Ce début de saison était donc déjà prometteur. En juin, un épisode orageux a stoppé un temps les récoltes mais depuis... c'est le rush !

Des volumes historiques

"On va au delà des volumes produits historiquement" constate le patron de la coopérative des producteurs de Noirmoutier. Les 90 sauniers qui exploitent 2 300 œillets sur l'île vendéenne s'attendent à produire 4 000 tonnes d'or blanc cette saison. Ils en auraient espéré 2 400 dans une année normale.

Le soleil, la chaleur, oui mais pas seulement. Le vent aussi. C'est lui qui va déshydrater la couche supérieure de l'œillet et permettre la cristallisation de la fleur de sel, le nectar des salines.

Cette fleur de sel au goût plus subtil et qui se vend plus cher que le gros sel, se récolte immédiatement sinon elle tombe au fond de l'œillet. C'est elle qui met la pression aux sauniers. Depuis le printemps, il n'y a pas eu de repos.

L'épuisement guette

Il faut bien se rendre compte que la saison a commencé avant le mois d'avril, dès le mois de mars pour remettre les marais en état. Et cette saison va se poursuivre jusqu'à la mi-septembre.

Jusqu'au "coloï", cette période de une à deux semaines lors de laquelle les producteurs amènent leur sel vers le lieu de stockage, en l'occurrence pour la coopérative de Noirmoutier,  près de l'étier du Moulin au sud de la commune de Noirmoutier-en-l'île. Une sacrée saison oui. Mais l'épuisement guette déjà certains sauniers (au nord de la Loire, on dit paludier).

Pascal Donini est un ancien déjà des producteurs de sel à Batz-sur-Mer, au sud du pays guérandais, en Loire-Atlantique. Installé depuis plus de 20 ans, il y exploite 45 œillets.

"On est dans le rouge, dit-il. je me lève au plus tôt à 6h30 et je me couche au plus tôt à minuit." Et les nuits ne sont pas sereines. La météo est certes favorable, mais le diable se cache dans les détails.

Si le ciel est dégagé, on pourra récolter la fleur de sel dès midi. Mais si la journée commence sous un ciel voilé alors il faudra attendre. Il faut donc parier et prévoir au plus juste le planning des saisonniers qui viennent en renfort sur la saline. 

"On ne sait jamais à quoi s'attendre, témoigne Pascal. S'il y a de la fleur de sel, je suis débordé."
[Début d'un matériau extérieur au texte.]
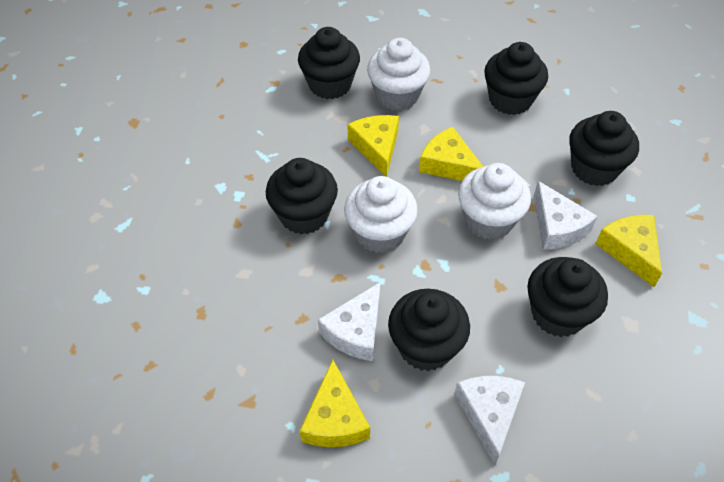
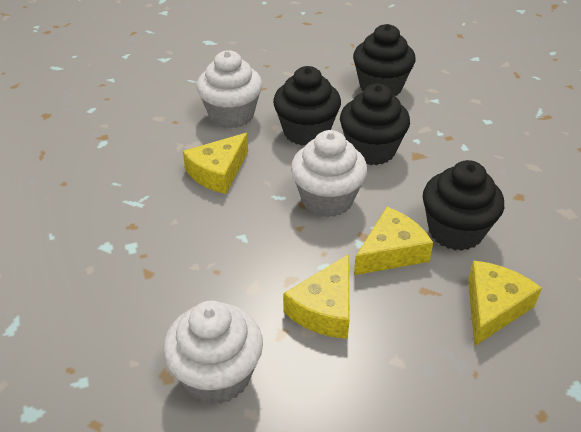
black cupcake: [266,158,338,234] [298,27,360,99] [388,289,470,371] [484,42,548,115] [527,257,608,337] [569,111,639,186] = 6 -> [273,66,341,146] [340,83,410,165] [353,24,416,96] [423,160,504,251] = 4
white cheese: [318,282,381,361] [454,376,525,465] [534,181,597,250] = 3 -> none = 0

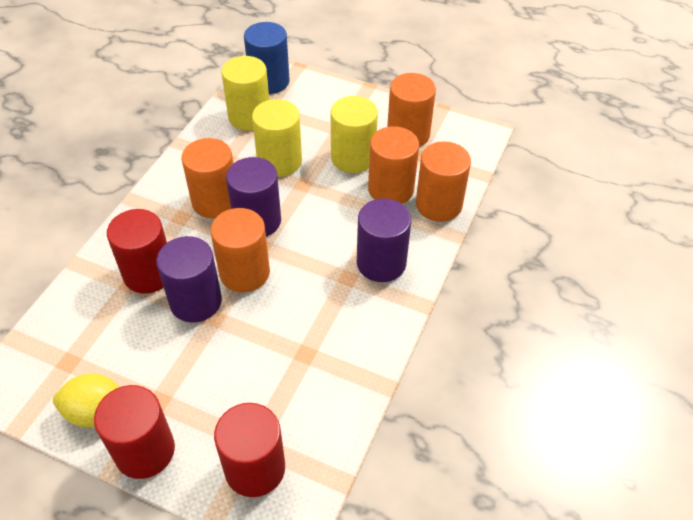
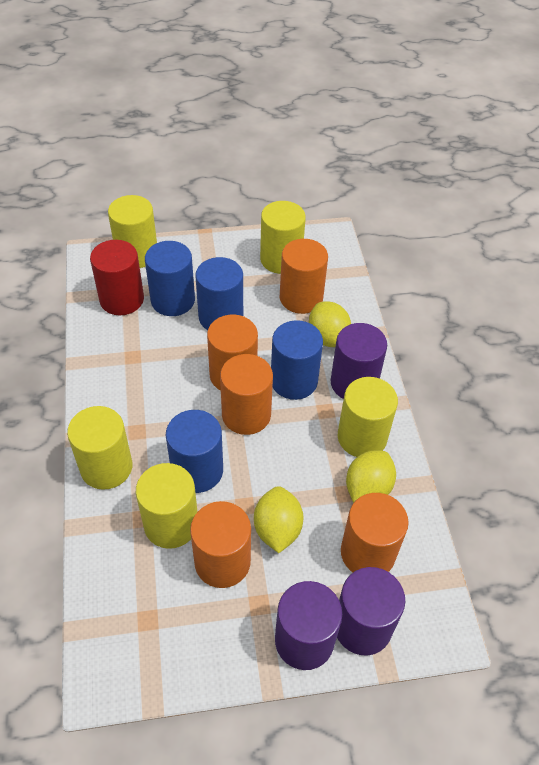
blue cylinder: [244,22,290,94] = 1 -> [145,241,195,316] [166,410,223,493] [195,257,243,330] [271,320,323,400] = 4
red cylinder: [94,385,175,479] [107,209,167,294] [214,403,285,497] = 3 -> [90,240,144,315] = 1
yellow cylinder: [221,56,269,131] [252,99,302,177] [331,96,378,173] = 3 -> [67,406,132,490] [108,195,157,268] [136,463,198,549] [260,201,306,274] [338,377,398,457] = 5
yellow lemon: [53,373,119,428] = 1 -> [254,486,304,553] [309,301,351,347] [346,451,396,503] = 3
Comme beaucoup, il se ménage une sieste aux heures les plus chaudes mais il n'a pas son compte d'heures de sommeil. Et il connait des cas de burn-out chez les paludiers guérandais.

Du stock pour les années à venir

"Même les anciens disent qu'ils n'ont jamais vu autant de sel aussi tôt ! J'ai déjà l'équivalent de deux saisons en une et on n'est que le 2 août !"
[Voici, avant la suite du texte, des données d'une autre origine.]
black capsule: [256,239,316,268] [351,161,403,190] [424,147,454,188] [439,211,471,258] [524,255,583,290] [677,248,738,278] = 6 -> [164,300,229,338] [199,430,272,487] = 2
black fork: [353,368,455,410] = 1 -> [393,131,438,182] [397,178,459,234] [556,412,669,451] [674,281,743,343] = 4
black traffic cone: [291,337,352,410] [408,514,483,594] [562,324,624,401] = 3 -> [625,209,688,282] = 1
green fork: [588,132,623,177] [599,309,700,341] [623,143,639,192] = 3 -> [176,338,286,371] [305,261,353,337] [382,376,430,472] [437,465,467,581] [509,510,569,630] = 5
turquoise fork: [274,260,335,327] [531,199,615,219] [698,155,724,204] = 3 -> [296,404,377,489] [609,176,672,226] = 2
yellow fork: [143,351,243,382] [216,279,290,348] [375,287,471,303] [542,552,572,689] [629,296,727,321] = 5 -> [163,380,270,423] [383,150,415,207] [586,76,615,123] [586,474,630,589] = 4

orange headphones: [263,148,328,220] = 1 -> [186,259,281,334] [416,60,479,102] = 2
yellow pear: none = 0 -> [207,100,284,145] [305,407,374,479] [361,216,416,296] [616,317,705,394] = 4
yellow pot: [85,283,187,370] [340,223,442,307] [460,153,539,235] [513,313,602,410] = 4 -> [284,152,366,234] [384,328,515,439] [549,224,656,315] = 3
Les cours du sel ne vont pas s'effondrer pour autant. L'avantage de ce produit de la mer, c'est qu'il ne se dégrade pas. Alors Pascal va faire comme tous ses collègues, il va faire du stock cette année. En prévision d'une prochaine saison qui ne ressemblera peut-être pas à ce qui est déjà une année historique.
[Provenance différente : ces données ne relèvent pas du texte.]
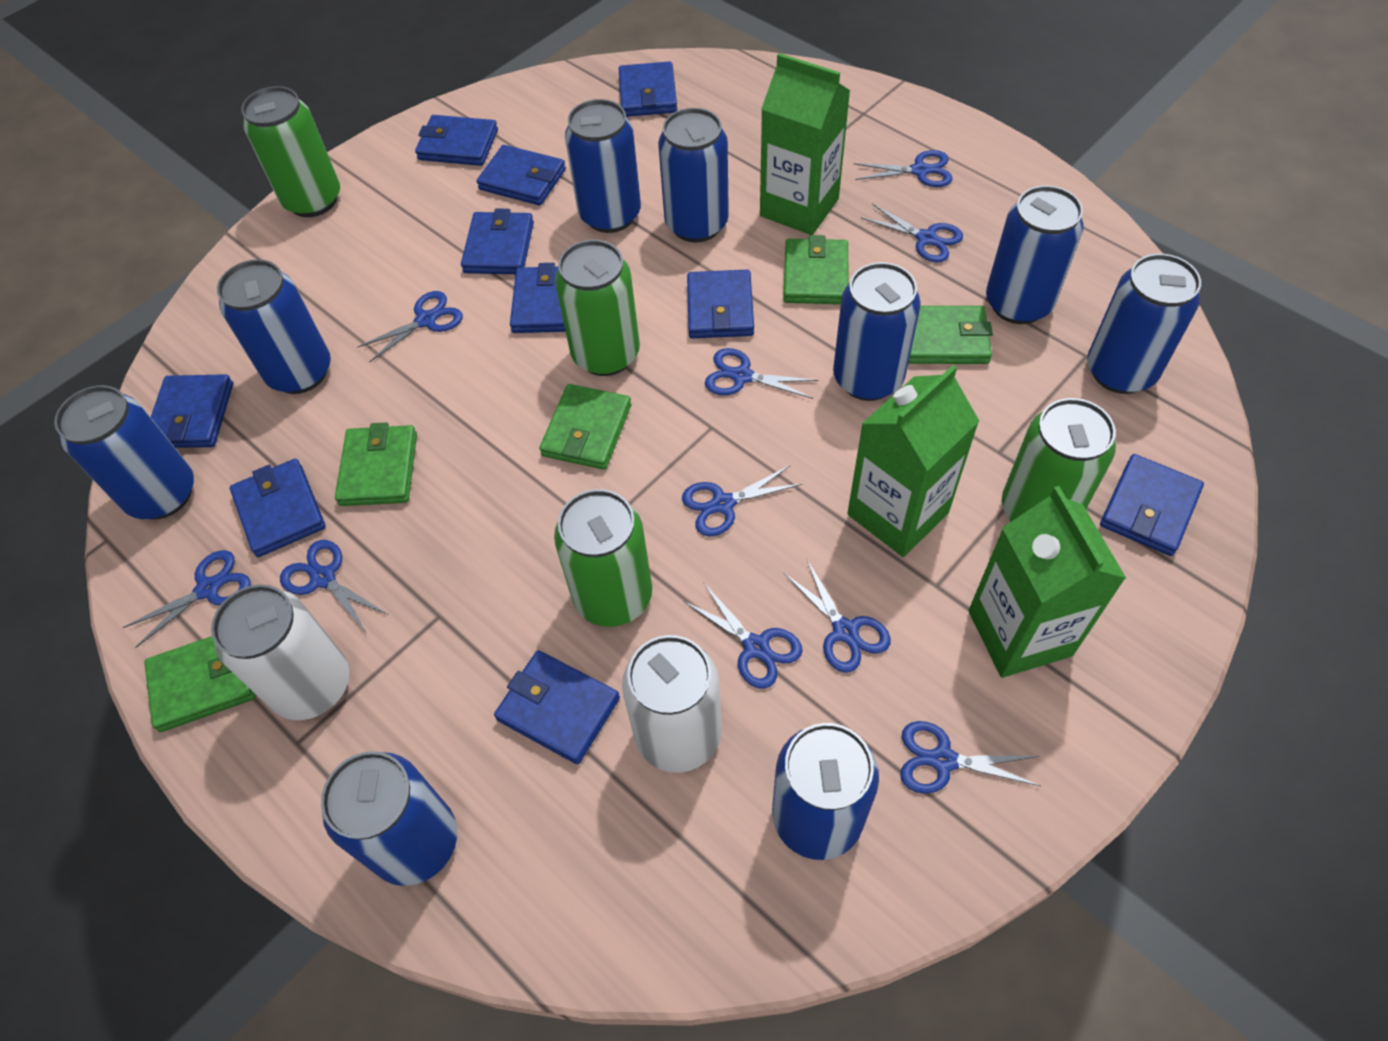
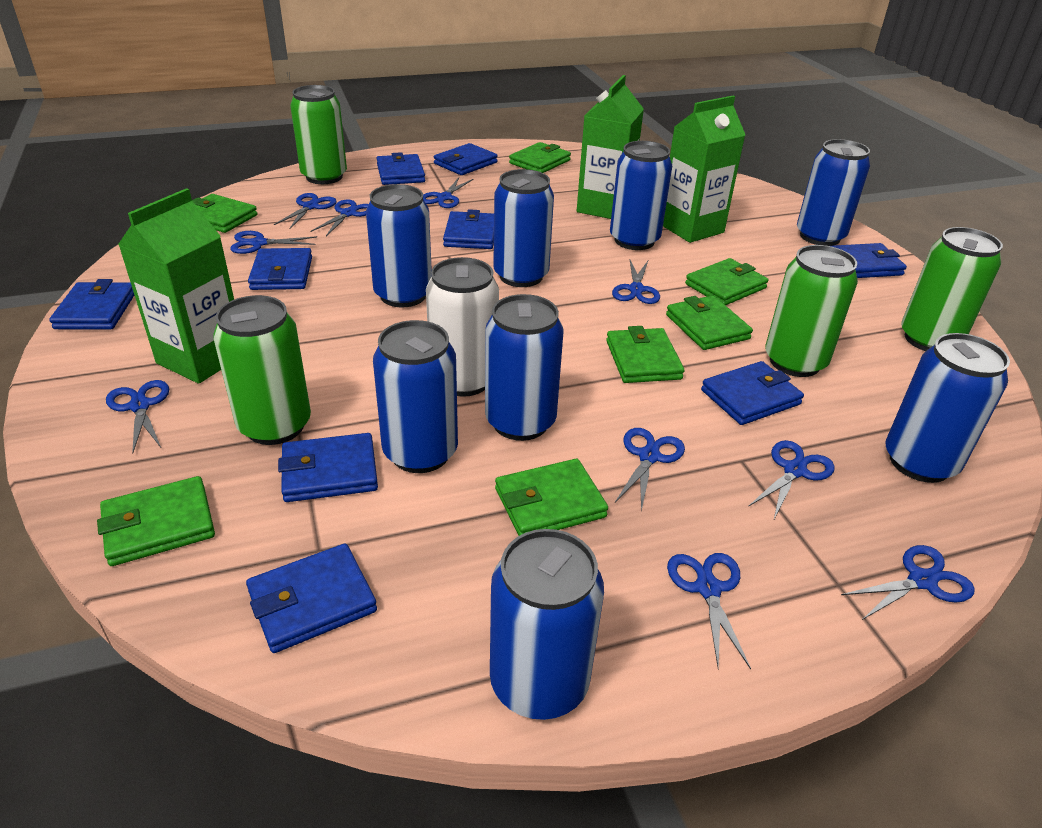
blue can: [54,385,194,519] [217,259,331,394] [321,751,457,886] [565,99,641,233] [658,108,729,242] [772,723,879,860] [833,262,921,401] [986,185,1084,324] [1087,254,1201,394] = 9 -> [366,184,432,307] [373,320,458,473] [485,294,564,441] [490,529,604,720] [493,169,554,287] [610,141,672,250] [797,139,870,246] [885,333,1010,483] = 8
blue wallet: [151,374,233,448] [230,459,326,557] [415,115,498,166] [461,209,534,274] [477,145,566,205] [494,650,620,764] [510,263,566,333] [619,61,677,117] [687,270,754,338] [1100,454,1204,556] = 10 -> [49,279,134,329] [246,544,377,653] [248,248,312,290] [278,433,378,502] [376,152,425,185] [434,143,498,175] [443,209,494,249] [701,361,804,425] [831,243,907,278] = 9
green wallet: [144,636,256,732] [335,422,417,506] [539,384,631,470] [783,235,848,304] [909,306,993,364] = 5 -> [97,476,215,566] [192,194,258,233] [495,459,608,536] [509,142,571,173] [606,326,684,383] [666,295,753,350] [685,258,768,305] = 7
white can: [211,584,349,720] [622,635,722,773] = 2 -> [426,257,499,397] = 1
"C'est très stratégique, confirme le directeur de la coopérative des producteurs de sel de Noirmoutier. On a besoin de stocker en prévision de l'année suivante. On peut avoir une année blanche. C'est exceptionnel mais on n'est pas à l'abri d'inondations en début de saison."

"Ça fait du sel fin qu'on a du mal à ramasser"

Gwenaël Rio quant à lui, est plus nuancé. Cette production qu'il qualifie d'excellente pourrait avoir des conséquences. "Les stocks ont un coût" dit-il.

Et puis la chaleur, selon ce fils d'une famille de paludiers depuis dix générations, peut aussi dégrader le processus en réchauffant trop le fond des œillets. "Les marais sont fatigués, dit-il, ils produisent moins parce qu'ils sont chauds. Quand il fait chaud trop longtemps, ça cristallise mal et ça fait du sel fin qu'on a du mal à ramasser." Une bonne pluie ne ferait pas de mal.

Il n'empêche, le président fondateur de la société Trad y Sel qui fédère une quarantaine de paludiers sur le bassin de Guérande, s'attend à des chiffres de production deux fois supérieurs à une année moyenne.

Quasiment pas de pluie annoncée d'ici le 15 août et de nouveaux pics de chaleur prévus, certains paludiers entament... leur troisième saison de l'année.